Depending on the type of oil, the color of the canvas, and the type of dye, you may need to pull out the big guns.

When I don't want to take the chance of setting the stain or am unsure if the colors will run, I use fine chalk or talcum powder under a little pressure, then I wash it in Napthalene. It isn't for the faint of heart, though. Naphtha is really flammable and has fumes/odor. I cannot stress that enough. You have to have good ventilation and keep everything with a flame or heat out of the way. It is not an apartment living room kind of project.

This is how I've gotten both skin and machine oil out of really delicate satins that can't have water near them and heavier things like wools and denim that have oil spots from motor or leather oil.

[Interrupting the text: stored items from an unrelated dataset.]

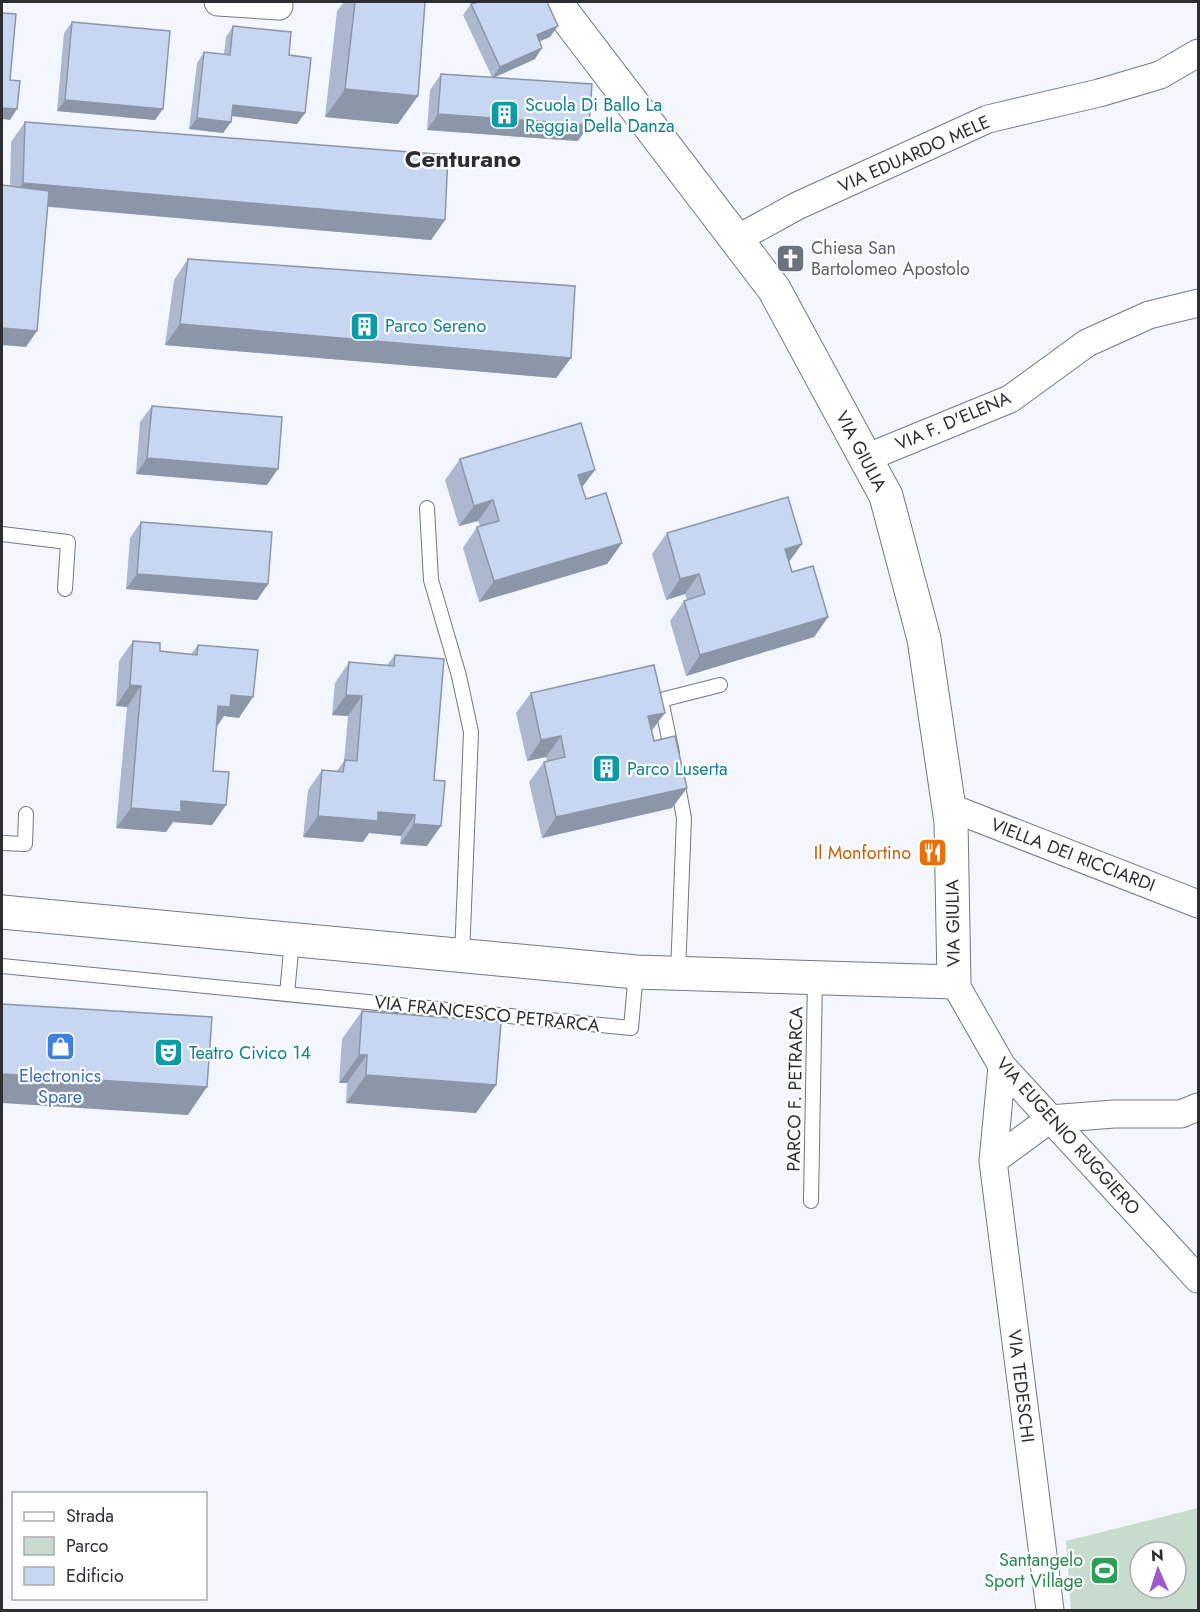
<svg xmlns="http://www.w3.org/2000/svg" width="1200" height="1612" font-family="Jost,sans-serif">
	<rect width="100%" height="100%" fill="#f3f7fd"/>
	<path fill="#c7dcce" fill-rule="evenodd" d="M 1198,1508 L 1198,1610 L 1071,1610 L 1066,1541 ZM 1140,1552 L 1176,1552 L 1176,1588 L 1140,1588 Z"/>
	<g fill="none" stroke-linecap="round" stroke-linejoin="round">
		<defs>
			<path id="service" d="M 427,508 L 431,580 L 459,676 L 471,732 L 462,956
				M 2,534 L 68,542 L 65,589
				M 672,753 L 661,700 L 720,685
				M 677,781 L 684,818 L 678,973
				M 2,843 L 25,844 L 26,814
				M 2,966 L 631,1028 L 636,972
				M 287,994 L 292,940
				M 811,1201 L 815,978"/>
			<path id="minor" d="M 218,2 L 279,6
				M 737,239 L 797,206 L 988,119 L 1099,93 L 1160,75 L 1198,53
				M 866,458 L 1010,399 L 1087,343 L 1149,315 L 1198,303
				M 949,807 L 1198,904
				M 954,982 L 1002,1066 L 1198,1279
				M 1002,1066 L 993,1161 L 1050,1610
				M 993,1161 L 1050,1119 L 1114,1114 L 1181,1114 L 1198,1107"/>
			<path id="secondary" d="M 2,912 L 636,972 L 954,982 L 951,822 L 924,639 L 886,496 L 774,289 L 555,2"/>
		</defs>
		<use href="#service" stroke="#737881" stroke-width="16"/>
		<use href="#minor" stroke="#737881" stroke-width="29"/>
		<use href="#secondary" stroke="#737881" stroke-width="35"/>
		<use href="#service" stroke="#fff" stroke-width="14"/>
		<use href="#minor" stroke="#fff" stroke-width="27"/>
		<use href="#secondary" stroke="#fff" stroke-width="33"/>
	</g>
	<path fill="#abb8cf" d="M 344,2 L 425,2 L 398,124 L 325,117 L 337,11 Z
		M 471,4 L 550,37 L 539,41 L 535,59 L 494,78 L 578,141 L 427,130 L 430,90 L 441,74 L 492,77 L 463,15 Z
		M 72,22 L 163,109 L 155,120 L 57,111 L 64,33 Z
		M 233,26 L 289,55 L 305,113 L 297,124 L 231,116 L 231,122 L 223,133 L 189,129 L 197,63 L 204,52 L 224,54 L 226,37 Z
		M 25,122 L 445,220 L 431,240 L 48,207 L 26,347 L 10,186 L 11,142 Z
		M 188,259 L 571,358 L 556,378 L 165,345 L 174,280 Z
		M 152,406 L 267,485 L 136,474 L 140,422 Z
		M 460,459 L 582,488 L 586,499 L 622,543 L 607,564 L 479,602 L 463,548 L 477,527 L 480,526 L 478,521 L 459,526 L 445,480 Z
		M 141,522 L 268,584 L 257,600 L 126,589 L 130,538 Z
		M 667,533 L 802,544 L 789,562 L 792,572 L 828,617 L 814,637 L 686,676 L 670,621 L 684,601 L 687,600 L 685,594 L 666,600 L 652,554 Z
		M 133,641 L 160,651 L 191,654 L 198,645 L 239,718 L 224,716 L 217,727 L 213,771 L 226,805 L 212,825 L 173,822 L 166,832 L 116,828 L 127,707 L 116,706 L 119,661 Z
		M 395,655 L 427,846 L 400,844 L 401,836 L 369,833 L 363,842 L 303,837 L 308,790 L 322,770 L 337,771 L 344,761 L 348,716 L 332,715 L 335,683 L 349,662 L 387,665 Z
		M 531,693 L 652,731 L 654,741 L 687,788 L 672,808 L 542,838 L 529,782 L 544,762 L 547,761 L 546,757 L 527,761 L 516,713 Z
		M 362,1011 L 496,1085 L 476,1113 L 346,1103 L 347,1083 L 339,1083 L 342,1039 Z"/>
	<path fill="#8b96a9" d="M 558,26 L 550,37 L 529,46 L 537,35 Z
		M 542,48 L 535,59 L 492,78 L 500,67 Z
		M 345,89 L 418,96 L 398,124 L 325,117 Z
		M 65,100 L 163,109 L 155,120 L 57,111 Z
		M 233,105 L 305,113 L 297,124 L 225,115 Z
		M 2,108 L 17,109 L 10,120 L 2,119 Z
		M 438,114 L 589,125 L 578,141 L 427,130 Z
		M 197,118 L 231,122 L 223,133 L 189,129 Z
		M 23,183 L 445,220 L 431,240 L 9,203 Z
		M 180,324 L 571,358 L 556,378 L 165,345 Z
		M 2,328 L 37,331 L 26,347 L 2,345 Z
		M 147,458 L 278,469 L 267,485 L 136,474 Z
		M 595,470 L 580,490 L 578,475 Z
		M 493,500 L 478,521 L 459,526 L 474,506 Z
		M 622,543 L 607,564 L 479,602 L 494,581 Z
		M 802,544 L 787,564 L 785,549 Z
		M 137,574 L 268,584 L 257,600 L 126,589 Z
		M 699,574 L 685,594 L 666,600 L 680,579 Z
		M 828,617 L 814,637 L 686,676 L 700,655 Z
		M 130,685 L 141,686 L 127,707 L 116,706 Z
		M 231,695 L 253,697 L 239,718 L 224,716 L 216,727 L 218,706 Z
		M 346,695 L 362,696 L 348,716 L 332,715 Z
		M 665,713 L 650,733 L 648,716 Z
		M 561,736 L 546,757 L 527,761 L 541,740 Z
		M 687,788 L 672,808 L 542,838 L 556,817 Z
		M 181,801 L 226,805 L 212,825 L 173,822 L 166,832 L 116,828 L 131,808 Z
		M 378,812 L 415,815 L 401,836 L 369,833 L 363,842 L 303,837 L 318,816 Z
		M 414,824 L 441,826 L 427,846 L 400,844 Z
		M 359,1055 L 367,1055 L 347,1083 L 339,1083 Z
		M 2,1074 L 207,1087 L 188,1115 L 2,1103 Z
		M 366,1075 L 496,1085 L 476,1113 L 346,1103 Z"/>
	<path fill="#c7d6f1" stroke="#8b96a9" stroke-width="1.5" d="M 355,2 L 425,2 L 418,96 L 345,89 Z
		M 478,2 L 547,2 L 558,26 L 537,35 L 542,48 L 500,67 L 471,4 Z
		M 2,13 L 16,14 L 10,80 L 20,81 L 17,109 L 2,108 Z
		M 72,22 L 170,31 L 163,109 L 65,100 Z
		M 233,26 L 291,32 L 289,55 L 311,58 L 305,113 L 233,105 L 231,122 L 197,118 L 204,52 L 230,55 Z
		M 441,74 L 592,84 L 589,125 L 438,114 Z
		M 25,122 L 448,155 L 445,220 L 23,183 Z
		M 2,185 L 49,191 L 37,331 L 2,328 Z
		M 188,259 L 575,286 L 571,358 L 180,324 Z
		M 152,406 L 282,417 L 278,469 L 147,458 Z
		M 581,423 L 595,470 L 578,475 L 586,499 L 606,493 L 622,543 L 494,581 L 477,527 L 499,521 L 493,500 L 474,506 L 460,459 Z
		M 788,497 L 802,544 L 785,549 L 792,572 L 813,566 L 828,617 L 700,655 L 684,601 L 705,594 L 699,574 L 680,579 L 667,533 Z
		M 141,522 L 272,532 L 268,584 L 137,574 Z
		M 133,641 L 160,643 L 160,651 L 197,655 L 198,645 L 258,650 L 253,697 L 231,695 L 230,707 L 218,706 L 213,771 L 229,772 L 226,805 L 181,801 L 181,812 L 131,808 L 141,686 L 130,685 Z
		M 395,655 L 444,659 L 434,780 L 445,781 L 441,826 L 414,824 L 415,815 L 378,812 L 378,821 L 318,816 L 322,770 L 343,772 L 345,760 L 357,761 L 362,696 L 346,695 L 349,662 L 394,666 Z
		M 654,665 L 665,713 L 648,716 L 654,741 L 675,736 L 687,788 L 556,817 L 544,762 L 565,757 L 561,736 L 541,740 L 531,693 Z
		M 2,1004 L 212,1017 L 207,1087 L 2,1074 Z
		M 362,1011 L 501,1022 L 496,1085 L 366,1075 L 367,1055 L 359,1055 Z"/>
	<defs>
		<symbol id="building-square" viewBox="-11 -11 22 22"><rect x="-9" y="-9" width="18" height="18" rx="4" fill="#0f9aa8" stroke="#fff"/><path d="M-4-6H4V6H1V3H-1V6H-4ZM-2.5-4.3h1.7v1.8h-1.7ZM.8-4.3h1.7v1.8H.8ZM-2.5-1h1.7V.8h-1.7ZM.8-1h1.7V.8H.8Z" fill="#fff"/></symbol>
		<symbol id="church-square" viewBox="-11 -11 22 22"><rect x="-9" y="-9" width="18" height="18" rx="4" fill="#6b7280" stroke="#fff"/><path d="M-1.2-6h2.4v3.5h3.3v2.4h-3.3V6h-2.4V-.1h-3.3v-2.4h3.3Z" fill="#fff"/></symbol>
		<symbol id="restaurant-square" viewBox="-11 -11 22 22"><rect x="-9" y="-9" width="18" height="18" rx="4" fill="#e8710a" stroke="#fff"/><path d="M-5-6h1v4h1v-4h1v4h1v-4h1v5L-1.5 .5V6h-2V.5L-5-1ZM5-6V6H3V1.5H1.5Q1.5-4 5-6Z" fill="#fff"/></symbol>
		<symbol id="shop-square" viewBox="-11 -11 22 22"><rect x="-9" y="-9" width="18" height="18" rx="4" fill="#3f7fe0" stroke="#fff"/><path d="M-5-2.5h2.3a2.7 3.5 0 0 1 5.4 0H5L5.5 6h-11ZM-1.5-2.5h3a1.5 2.3 0 0 0-3 0Z" fill="#fff"/></symbol>
		<symbol id="theatre-square" viewBox="-11 -11 22 22"><rect x="-9" y="-9" width="18" height="18" rx="4" fill="#0f9aa8" stroke="#fff"/><path d="M-5-5.5Q0-4 5-5.5V0Q5 5 0 6Q-5 5-5 0ZM-3.3-2.5H-1v1.5H-3.3ZM1-2.5H3.3v1.5H1ZM-2.8 1Q0 5.5 2.8 1Z" fill="#fff"/></symbol>
		<symbol id="stadium-square" viewBox="-11 -11 22 22"><rect x="-9" y="-9" width="18" height="18" rx="4" fill="#2e9e5b" stroke="#fff"/><path d="M0-5a6.5 5 0 1 0 0 10a6.5 5 0 1 0 0-10ZM-3.5-1.8h7v3.6h-7Z" fill="#fff"/></symbol>
	</defs>
	<g fill-rule="evenodd">
		<use href="#building-square" x="488" y="98" width="33" height="33"/>
		<use href="#church-square" x="774" y="242" width="33" height="33"/>
		<use href="#building-square" x="348" y="310" width="33" height="33"/>
		<use href="#building-square" x="590" y="752" width="33" height="33"/>
		<use href="#restaurant-square" x="916" y="836" width="33" height="33"/>
		<use href="#shop-square" x="44" y="1030" width="33" height="33"/>
		<use href="#theatre-square" x="152" y="1036" width="33" height="33"/>
		<use href="#stadium-square" x="1088" y="1554" width="33" height="33"/>
	</g>
	<g text-anchor="middle" dominant-baseline="central" stroke-width="4.5" stroke-linejoin="round" paint-order="stroke">
		<g font-size="18" fill="#0d838f" stroke="#fff" text-anchor="start">
			<text x="525" y="105">Scuola Di Ballo La<tspan x="525" dy="21">Reggia Della Danza</tspan></text>
			<text x="385" y="326">Parco Sereno</text>
			<text x="627" y="769">Parco Luserta</text>
			<text x="189" y="1053">Teatro Civico 14</text>
		</g>
		<g font-size="18" fill="#2c2e32" stroke="#fff">
			<text transform="translate(914 154) rotate(-24)">VIA EDUARDO MELE</text>
			<text transform="translate(953 421) rotate(-23)">VIA F. D'ELENA</text>
			<text transform="translate(861 451) rotate(62)">VIA GIULIA</text>
			<text transform="translate(1073 855) rotate(21)">VIELLA DEI RICCIARDI</text>
			<text transform="translate(953 923) rotate(-91)">VIA GIULIA</text>
			<text transform="translate(487 1014) rotate(6)">VIA FRANCESCO PETRARCA</text>
			<text transform="translate(795 1089) rotate(-89)">PARCO F. PETRARCA</text>
			<text transform="translate(1068 1136) rotate(48)">VIA EUGENIO RUGGIERO</text>
			<text transform="translate(1021 1386) rotate(83)">VIA TEDESCHI</text>
		</g>
		<g font-size="18" fill="#5b616d" stroke="#fff" text-anchor="start">
			<text x="811" y="248">Chiesa San<tspan x="811" dy="21">Bartolomeo Apostolo</tspan></text>
		</g>
		<g font-size="18" fill="#c56008" stroke="#fff" text-anchor="end">
			<text x="911" y="853">Il Monfortino</text>
		</g>
		<g font-size="18" fill="#366cbe" stroke="#fff">
			<text x="60" y="1076">Electronics<tspan x="60" dy="21">Spare</tspan></text>
		</g>
		<g font-size="18" fill="#27864d" stroke="#fff" text-anchor="end">
			<text x="1083" y="1560">Santangelo<tspan x="1083" dy="21">Sport Village</tspan></text>
		</g>
		<g font-size="24" font-weight="bold" fill="#2c2e32" stroke="#fff">
			<text x="463" y="158">Centurano</text>
		</g>
	</g>
	<rect width="1200" height="1612" fill="none" stroke="#2c2e32" stroke-width="6"/>
	<rect x="12" y="1492" width="195" height="108" fill="#ffffff" stroke="#ababad" stroke-width="1.5"/>
	<rect x="24" y="1512" width="30" height="9" fill="#ffffff" stroke="#ababad" stroke-width="1.5"/>
	<text x="66" y="1522" font-size="18" fill="#2c2e32">Strada</text>
	<rect x="24" y="1537" width="30" height="18" fill="#c7dcce" stroke="#ababad" stroke-width="1.5"/>
	<text x="66" y="1552" font-size="18" fill="#2c2e32">Parco</text>
	<rect x="24" y="1567" width="30" height="18" fill="#c7d6f1" stroke="#ababad" stroke-width="1.5"/>
	<text x="66" y="1582" font-size="18" fill="#2c2e32">Edificio</text>
	<g transform="translate(1158 1570) rotate(357)"><circle r="28" fill="#ffffff" stroke="#ababad" stroke-width="1.5"/>
	<path d="M0-4.5L10 22L0 15L-10 22Z" fill="#9e59ce"/>
	<text y="-9" font-size="16" font-weight="bold" text-anchor="middle" fill="#2c2e32">N</text>
	</g>
</svg>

Canvas is dense enough that I'm not sure I would go the Dawn+water route. It may work, but I wouldn't trust it to get deep enough in the fibers. It is easier and safer though, so I think it would depend on how much you love the bag and what you are willing to put up with to try to remove the stain.

Here's what I would do:
I lay down a paper towel and cover it with powder, then put the canvas against it, then more powder on the reverse, then another paper towel. Then I put pressure against it and make sure the area is warm.

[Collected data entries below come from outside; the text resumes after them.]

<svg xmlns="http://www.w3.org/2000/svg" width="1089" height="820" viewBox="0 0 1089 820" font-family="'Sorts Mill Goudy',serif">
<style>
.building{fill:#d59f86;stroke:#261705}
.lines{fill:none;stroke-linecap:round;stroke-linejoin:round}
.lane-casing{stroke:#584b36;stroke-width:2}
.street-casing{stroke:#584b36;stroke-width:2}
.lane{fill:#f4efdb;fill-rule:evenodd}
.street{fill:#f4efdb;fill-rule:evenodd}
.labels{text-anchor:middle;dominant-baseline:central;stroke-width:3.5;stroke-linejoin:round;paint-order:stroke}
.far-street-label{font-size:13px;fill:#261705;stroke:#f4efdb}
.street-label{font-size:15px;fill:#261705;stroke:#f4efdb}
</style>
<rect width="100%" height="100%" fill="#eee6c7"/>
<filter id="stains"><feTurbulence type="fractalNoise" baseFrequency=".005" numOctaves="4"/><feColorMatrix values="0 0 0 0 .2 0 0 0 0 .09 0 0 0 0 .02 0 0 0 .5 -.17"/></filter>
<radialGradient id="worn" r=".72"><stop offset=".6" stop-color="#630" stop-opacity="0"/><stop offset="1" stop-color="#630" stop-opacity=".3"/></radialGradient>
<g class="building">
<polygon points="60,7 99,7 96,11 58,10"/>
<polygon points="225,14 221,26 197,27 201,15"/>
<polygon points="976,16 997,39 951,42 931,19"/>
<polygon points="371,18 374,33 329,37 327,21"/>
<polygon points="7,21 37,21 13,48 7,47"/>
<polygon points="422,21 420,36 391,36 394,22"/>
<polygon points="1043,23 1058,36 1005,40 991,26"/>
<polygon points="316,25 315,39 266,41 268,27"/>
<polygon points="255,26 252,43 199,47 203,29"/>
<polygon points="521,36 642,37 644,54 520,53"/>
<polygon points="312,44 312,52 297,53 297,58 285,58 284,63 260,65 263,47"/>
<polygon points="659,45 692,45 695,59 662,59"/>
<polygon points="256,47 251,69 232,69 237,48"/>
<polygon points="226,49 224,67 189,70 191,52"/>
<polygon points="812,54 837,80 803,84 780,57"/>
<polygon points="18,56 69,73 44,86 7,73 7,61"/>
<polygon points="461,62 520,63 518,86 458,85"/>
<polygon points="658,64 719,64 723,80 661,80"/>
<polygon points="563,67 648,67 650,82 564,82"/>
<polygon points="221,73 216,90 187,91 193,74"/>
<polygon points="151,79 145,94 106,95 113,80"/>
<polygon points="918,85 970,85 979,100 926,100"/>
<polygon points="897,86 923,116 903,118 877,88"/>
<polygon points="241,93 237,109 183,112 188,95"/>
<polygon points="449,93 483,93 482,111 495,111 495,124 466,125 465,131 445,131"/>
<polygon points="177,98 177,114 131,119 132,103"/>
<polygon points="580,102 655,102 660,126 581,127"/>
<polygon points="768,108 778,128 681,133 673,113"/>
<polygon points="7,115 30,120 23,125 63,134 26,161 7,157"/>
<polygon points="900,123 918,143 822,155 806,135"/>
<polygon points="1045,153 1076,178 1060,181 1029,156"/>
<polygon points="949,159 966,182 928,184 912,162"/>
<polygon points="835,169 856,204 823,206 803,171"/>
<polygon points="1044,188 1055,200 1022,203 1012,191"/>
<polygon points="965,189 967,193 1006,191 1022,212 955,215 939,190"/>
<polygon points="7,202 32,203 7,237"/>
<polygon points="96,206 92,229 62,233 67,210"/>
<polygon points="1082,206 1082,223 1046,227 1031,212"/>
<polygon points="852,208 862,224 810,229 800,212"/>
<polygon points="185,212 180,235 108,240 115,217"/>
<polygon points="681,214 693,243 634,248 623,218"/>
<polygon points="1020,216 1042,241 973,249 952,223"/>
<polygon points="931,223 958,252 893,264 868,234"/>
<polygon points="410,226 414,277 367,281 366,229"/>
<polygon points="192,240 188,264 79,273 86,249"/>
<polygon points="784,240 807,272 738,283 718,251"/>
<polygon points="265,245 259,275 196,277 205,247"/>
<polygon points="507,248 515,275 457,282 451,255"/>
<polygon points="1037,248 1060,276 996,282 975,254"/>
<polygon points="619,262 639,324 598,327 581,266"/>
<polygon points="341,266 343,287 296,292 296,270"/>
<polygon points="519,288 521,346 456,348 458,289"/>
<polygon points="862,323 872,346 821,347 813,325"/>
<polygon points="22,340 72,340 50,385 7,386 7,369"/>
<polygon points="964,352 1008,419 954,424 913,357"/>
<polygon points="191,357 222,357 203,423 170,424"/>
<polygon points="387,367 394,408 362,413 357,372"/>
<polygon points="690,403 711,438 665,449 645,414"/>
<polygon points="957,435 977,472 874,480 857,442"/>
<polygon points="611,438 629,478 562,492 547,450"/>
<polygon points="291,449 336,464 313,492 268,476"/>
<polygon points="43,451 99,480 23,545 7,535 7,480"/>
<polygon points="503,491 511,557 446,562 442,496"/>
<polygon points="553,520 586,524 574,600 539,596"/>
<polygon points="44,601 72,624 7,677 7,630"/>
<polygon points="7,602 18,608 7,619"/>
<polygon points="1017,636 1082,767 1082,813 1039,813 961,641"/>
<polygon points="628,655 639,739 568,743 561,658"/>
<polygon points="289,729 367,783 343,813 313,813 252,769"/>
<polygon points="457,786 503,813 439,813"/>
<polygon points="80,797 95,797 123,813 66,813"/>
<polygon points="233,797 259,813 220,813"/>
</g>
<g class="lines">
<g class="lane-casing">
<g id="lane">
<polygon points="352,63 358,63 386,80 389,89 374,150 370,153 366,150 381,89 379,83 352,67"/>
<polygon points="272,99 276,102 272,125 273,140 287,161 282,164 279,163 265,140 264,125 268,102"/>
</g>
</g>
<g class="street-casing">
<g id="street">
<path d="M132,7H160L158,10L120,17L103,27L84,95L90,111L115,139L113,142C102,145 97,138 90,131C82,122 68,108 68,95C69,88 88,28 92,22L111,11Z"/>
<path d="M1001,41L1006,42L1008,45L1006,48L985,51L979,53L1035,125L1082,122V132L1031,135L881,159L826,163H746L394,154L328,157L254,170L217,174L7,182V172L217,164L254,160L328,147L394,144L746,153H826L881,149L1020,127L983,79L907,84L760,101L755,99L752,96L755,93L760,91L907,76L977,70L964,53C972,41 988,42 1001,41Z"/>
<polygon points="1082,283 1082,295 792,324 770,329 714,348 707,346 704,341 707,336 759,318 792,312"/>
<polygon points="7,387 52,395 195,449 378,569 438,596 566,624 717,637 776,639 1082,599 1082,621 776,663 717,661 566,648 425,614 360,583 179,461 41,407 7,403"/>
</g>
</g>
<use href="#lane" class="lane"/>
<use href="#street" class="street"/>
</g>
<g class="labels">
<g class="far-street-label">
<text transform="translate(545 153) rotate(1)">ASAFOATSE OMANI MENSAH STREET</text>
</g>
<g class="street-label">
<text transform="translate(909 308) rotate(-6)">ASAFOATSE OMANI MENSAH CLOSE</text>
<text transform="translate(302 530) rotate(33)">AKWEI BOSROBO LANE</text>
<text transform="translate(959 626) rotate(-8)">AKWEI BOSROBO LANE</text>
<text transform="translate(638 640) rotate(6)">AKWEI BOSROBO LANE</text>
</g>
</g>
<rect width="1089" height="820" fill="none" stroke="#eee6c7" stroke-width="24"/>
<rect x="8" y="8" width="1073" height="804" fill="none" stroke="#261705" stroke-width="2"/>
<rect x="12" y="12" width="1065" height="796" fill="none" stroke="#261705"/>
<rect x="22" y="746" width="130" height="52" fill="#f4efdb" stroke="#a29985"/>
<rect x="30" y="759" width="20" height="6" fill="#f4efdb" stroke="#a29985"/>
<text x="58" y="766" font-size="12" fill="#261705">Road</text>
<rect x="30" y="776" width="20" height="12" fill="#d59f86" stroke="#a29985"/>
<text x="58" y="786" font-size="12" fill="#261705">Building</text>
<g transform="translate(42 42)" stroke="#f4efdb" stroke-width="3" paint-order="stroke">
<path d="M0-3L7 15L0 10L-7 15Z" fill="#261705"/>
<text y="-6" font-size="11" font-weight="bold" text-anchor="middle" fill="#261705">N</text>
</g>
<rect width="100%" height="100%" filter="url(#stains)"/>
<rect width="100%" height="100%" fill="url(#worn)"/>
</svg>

After 24 hours or so, if there is still a spot when I've dusted it off, I may try it again for 24 hours if it seems like it is fading.

Then, if it fails but before any water touches the fabric, I will go to the hardware store and get some naphtha.
I will pour an ounce or two in a glass or stainless bowl.
Then I will put a cotton rag behind the stain and hold it in place. With this padded backing in place, I'll dip a soft or medium bristle brush (I use a lot of old toothbrushes for this) in the naphtha and start scrubbing it in circular motions. Be careful that it all stays very controlled. You don't want the naphtha to spread and spray everywhere. Once it is scrubbed, I will very forcefully start to wipe-lift the area making the motion from the outside of the stain to the inside of it - not from the inside of the circle out.
This can be repeated as many times as necessary, but I've found three scrub-lift passes to be the most useful.

Let it dry in a well ventilated area. YOU CANNOT PUT IT IN A DRYER TO DRY. You can wipe it down with rags or paper towels, but these must be disposed of immediately outside the house, not in the inside trash. It will take a bit and the fumes are similar to mineral spirits. The fumes don't dissipate immediately, so you will have to let it air out a couple of days.

The naptha does not go down the drain. Do not do that. It needs to be carefully poured back into the can and is reusable for a few more times. Then it goes to the chemical disposal.

This is essentially old-school home dry-cleaning. BUT BE CAREFUL.

If the naptha worked, then you can wash it as you would normally to get rid of the smell. If it didn't, you can repeat it again if you haven't gotten it wet yet.

If you don't care that much, don't try this. I do it all the time and feel really comfortable with chemical safety and conservation. YMMV.
posted by Tchad at 11:32 AM on February 1, 2013

I get grease and oil stains on all manner of clothing/fabric regularly. Blue Dawn applied liberally and worked briefly into stain and allowed to sit for fifteen minutes before laundering works like a charm.
posted by FlamingBore at 12:00 PM on February 1, 2013

When Mrs. Plinth was inspecting molds in a machine shop for part of her job, she routinely came home with machine oil on her clothes. We used a degreaser (can't remember the brand), usually with an overnight soak before washing.
posted by plinth at 12:57 PM on February 1, 2013

Gojo water-less hand soap with a toothbrush, then wash.